** Opening Text provided block **

With the swelling evidence supporting safety of transgenic foods
and glaring lack of concrete data or facts to prove otherwise,
it is difficult to understand or justify the greens opposition
to GMOs. In fact scientists have shown beyond reasonable doubt
that agricultural biotech is more environmentally friendly than
the conventional technologies. And that poverty, which biotech
is aimed against, is actually the worst polluter.
The greens betrayed their lack of tolerance at the WSSD when
they refused to share a platform with proponents of biotech
to discuss the pros and cons of the technology. And when the
South African Broadcasting Corporation (SABC) finally cornered
Dr Vandana Shiva—an ardent anti-biotech-to debate the
subject with Prof. James Ochanda, the chairman of the Nairobi-based
African Biotechnology Stakeholders Forum (ABSF), Vandana exposed
anti-biotech groups as people whose opposition to biotech is
based on anything but reason. In fact she resorted to name calling
instead of addressing the issues at hand.
No wonder some observers accuse the greens of opposing biotech
for the love of money put at their disposal by disgruntled and
outwitted European agribusiness hell-bent on slowing down their
American counterparts from running away with commodity markets
worldwide. According to Dr Wambugu, anti-biotech groups have
budgets of over USD 120 million per year to fight GMO trade.
“Having failed to win the war in the US and Canada, if
the growing acreage of farmlands under GM crops is instructive,
they have now turned the barrels of their canons on the developing
world,” she said. By 2001 USA had 35.7 million hectares
under GM crops. And according to Mackenzie Agrochemical Services,
the North American GM crops trade is worth about 3 billion dollars
while it’s almost non-existent in Western Europe. Although
the anti-biotech’s stated aim is to protect Africa from
multinationals because it lacks capacity to regulate biotech,
at a Science Forum workshop at Ubuntu village, scientists observed
that capacity cannot be built by abstention but by participation.

** Closing Text provided block **

Tasks to perform:
**A)** Please recast the paragraph of the biotech article that begins "The greens betrayed their lack of tolerance" as a short bulleted list, keeping its main facts.
**B)** According to Dr Wambugu in the biotech article, how much do anti-biotech groups budget each year to fight GMO trade?
**C)** Quote the biotech article from "No wonder some" to "fight GMO trade.", inclusive.
Use only the biotech article when responding.

** Opening Information supplied block **

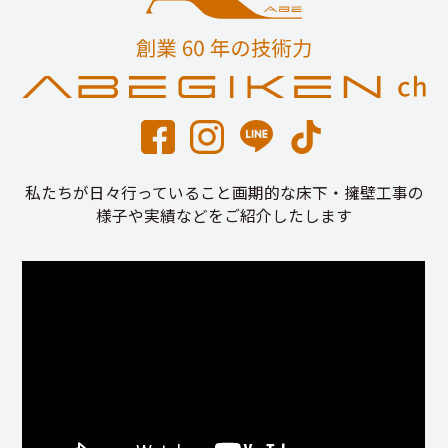
私たちが日々行っていること画期的な床下・擁壁工事の
様子や実績などをご紹介したします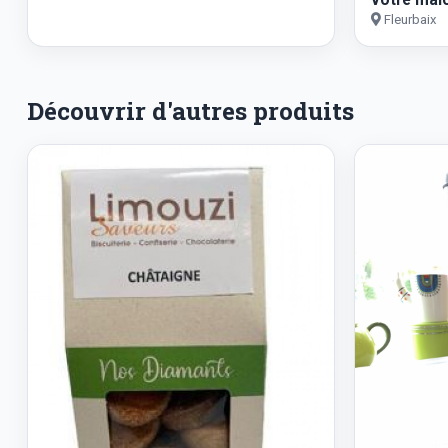
Fleurbaix
Découvrir d'autres produits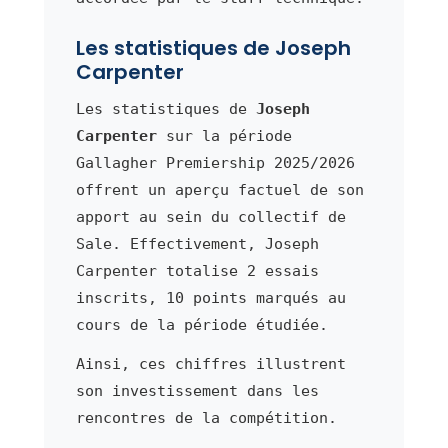
Les statistiques de Joseph
Carpenter
Les statistiques de
Joseph
Carpenter
sur la période
Gallagher Premiership 2025/2026
offrent un aperçu factuel de son
apport au sein du collectif de
Sale. Effectivement, Joseph
Carpenter totalise 2 essais
inscrits, 10 points marqués au
cours de la période étudiée.
Ainsi, ces chiffres illustrent
son investissement dans les
rencontres de la compétition.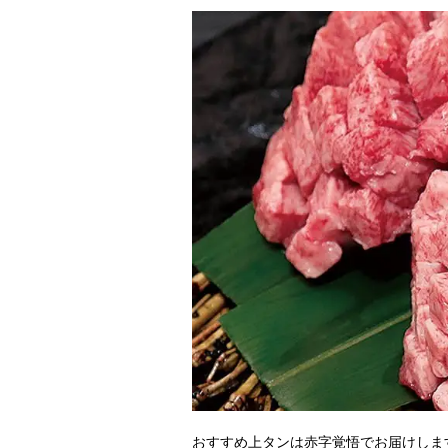
おすすめ上タンは赤字覚悟でお届けしま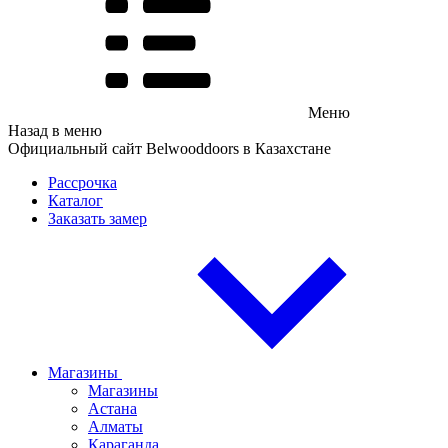
Меню
Назад в меню
Официальный сайт Belwooddoors в Казахстане
Рассрочка
Каталог
Заказать замер
Магазины
Магазины
Астана
Алматы
Караганда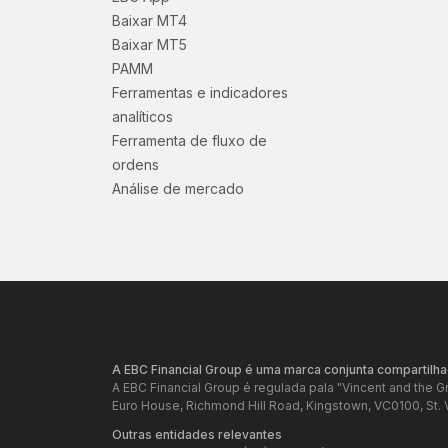
Baixar MT4
Baixar MT5
PAMM
Ferramentas e indicadores
analíticos
Ferramenta de fluxo de
ordens
Análise de mercado
A EBC Financial Group é uma marca conjunta compartilha
A EBC Financial Group é regulada pala "Vincent and the 
Euro House, Richmond Hill Road, Kingstown, VC0100, St. 
Outras entidades relevantes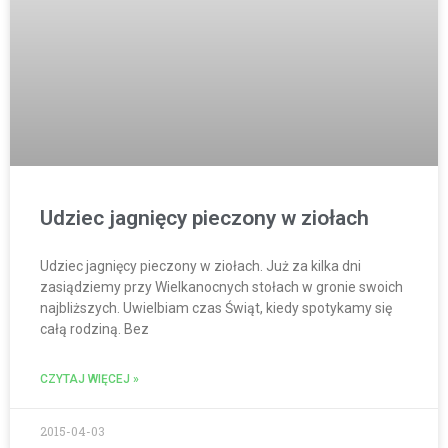
Udziec jagnięcy pieczony w ziołach
Udziec jagnięcy pieczony w ziołach. Już za kilka dni
zasiądziemy przy Wielkanocnych stołach w gronie swoich
najbliższych. Uwielbiam czas Świąt, kiedy spotykamy się
całą rodziną. Bez
CZYTAJ WIĘCEJ »
2015-04-03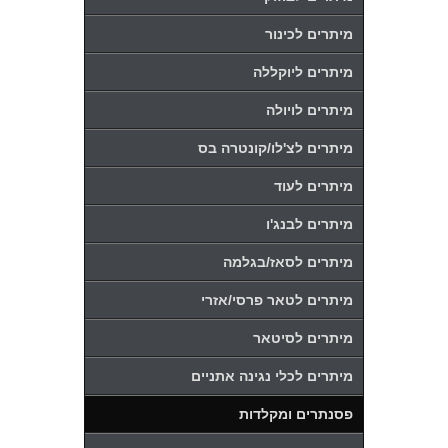
מיתרים לכינור
מיתרים ליוקללה
מיתרים לויולה
מיתרים לצ'לו/קונטרה בס
מיתרים לעוד
מיתרים לבנג'ו
מיתרים לסאז/בגלמה
מיתרים לטאר פרסי/אזרי
מיתרים לסיטאר
מיתרים לכלי נגינה אתניים
פסנתרים ומקלדות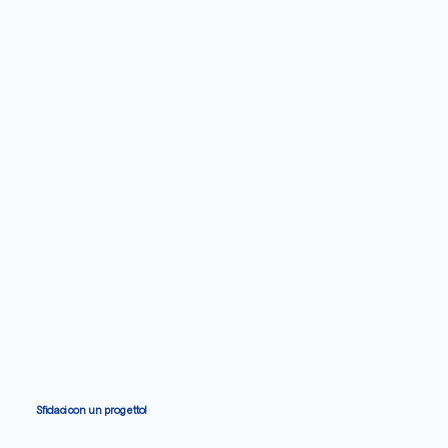
Sfidaci con un progetto!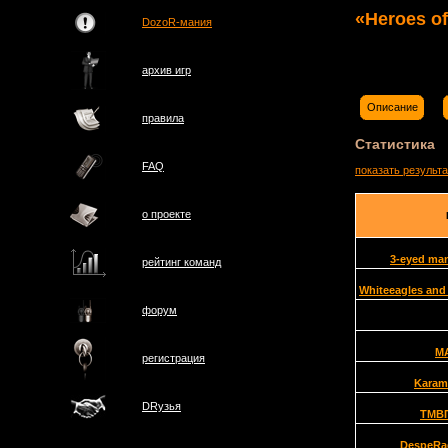
«Heroes o
DozoR-мания
архив игр
Описание
правила
Статистика
FAQ
показать результ
о проектe
3-eyed ma
рейтинг команд
Whiteeagles and
форум
M
регистрация
Karam
DRузья
ТМВ
DespeRa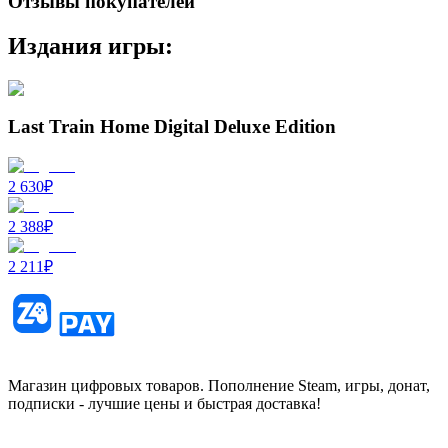
Отзывы покупателей
Издания игры:
Last Train Home Digital Deluxe Edition
2 630
₽
2 388
₽
2 211
₽
Магазин цифровых товаров. Пополнение Steam, игры, донат,
подписки - лучшие цены и быстрая доставка!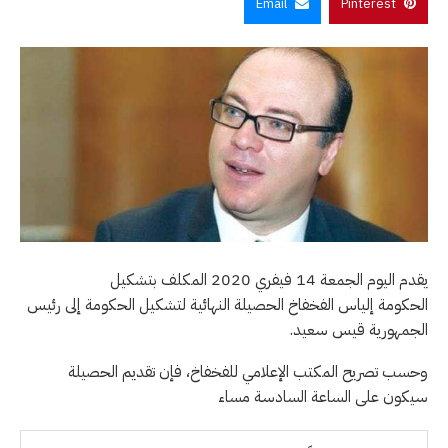
Email
Pinterest
يقدم اليوم الجمعة 14 فيفري 2020 المكلف بتشكيل
الحكومة إلياس الفخفاخ الحصيلة النهائية لتشكيل الحكومة إلى رئيس
الجمهورية قيس سعيد.
وحسب تصريح المكتب الإعلامي للفخفاخ، فإن تقديم الحصيلة
سيكون على الساعة السادسة مساء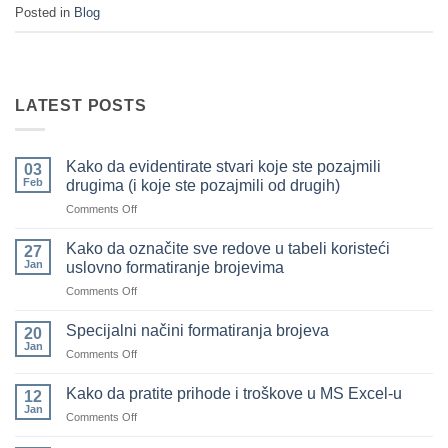
Posted in
Blog
LATEST POSTS
Kako da evidentirate stvari koje ste pozajmili
03
Feb
drugima (i koje ste pozajmili od drugih)
on
Comments Off
Kako
da
Kako da označite sve redove u tabeli koristeći
27
evidentirate
Jan
uslovno formatiranje brojevima
stvari
on
Comments Off
koje
Kako
ste
da
pozajmili
Specijalni načini formatiranja brojeva
20
označite
drugima
Jan
on
Comments Off
sve
(i
Specijalni
redove
koje
načini
Kako da pratite prihode i troškove u MS Excel-u
u
12
ste
formatiranja
Jan
tabeli
pozajmili
on
Comments Off
brojeva
koristeći
od
Kako
uslovno
drugih)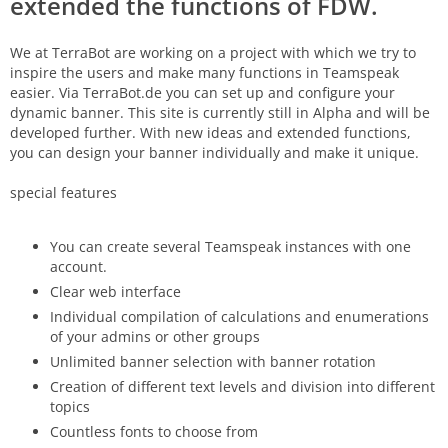
extended the functions of FDW.
We at TerraBot are working on a project with which we try to
inspire the users and make many functions in Teamspeak
easier. Via TerraBot.de you can set up and configure your
dynamic banner. This site is currently still in Alpha and will be
developed further. With new ideas and extended functions,
you can design your banner individually and make it unique.
special features
You can create several Teamspeak instances with one
account.
Clear web interface
Individual compilation of calculations and enumerations
of your admins or other groups
Unlimited banner selection with banner rotation
Creation of different text levels and division into different
topics
Countless fonts to choose from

** Closing Information supplied block **

Solutions in order:
**A)**
- At the WSSD, the greens showed their lack of tolerance by refusing to share a platform with biotech proponents to discuss the technology's pros and cons.
- The South African Broadcasting Corporation (SABC) finally got Dr Vandana Shiva, an ardent anti-biotech figure, to debate the subject with Prof. James Ochanda, chairman of the Nairobi-based African Biotechnology Stakeholders Forum (ABSF).
- In that debate, she exposed anti-biotech groups as people whose opposition to biotech is based on anything but reason, resorting to name calling instead of addressing the issues.

**B)** Over USD 120 million per year.

**C)**
No wonder some observers accuse the greens of opposing biotech
for the love of money put at their disposal by disgruntled and
outwitted European agribusiness hell-bent on slowing down their
American counterparts from running away with commodity markets
worldwide. According to Dr Wambugu, anti-biotech groups have
budgets of over USD 120 million per year to fight GMO trade.